- [EXTRACTED INFORMATION]
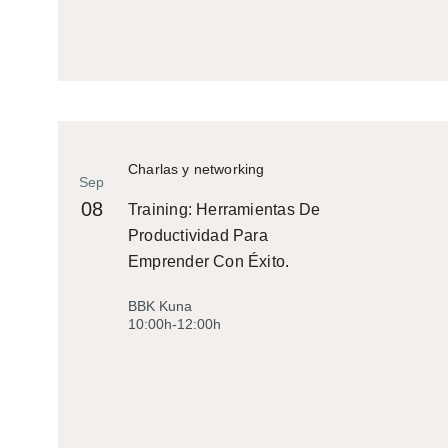
Charlas y networking
Sep
08
Training: Herramientas De
Productividad Para
Emprender Con Éxito.
BBK Kuna
10:00h-12:00h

- [WORK TASK] No picture should be included when the data are set down again exactly.

- [SOLUTION TO THE EXERCISE]
Charlas y networking
Sep
08
Training: Herramientas De
Productividad Para
Emprender Con Éxito.
BBK Kuna
10:00h-12:00h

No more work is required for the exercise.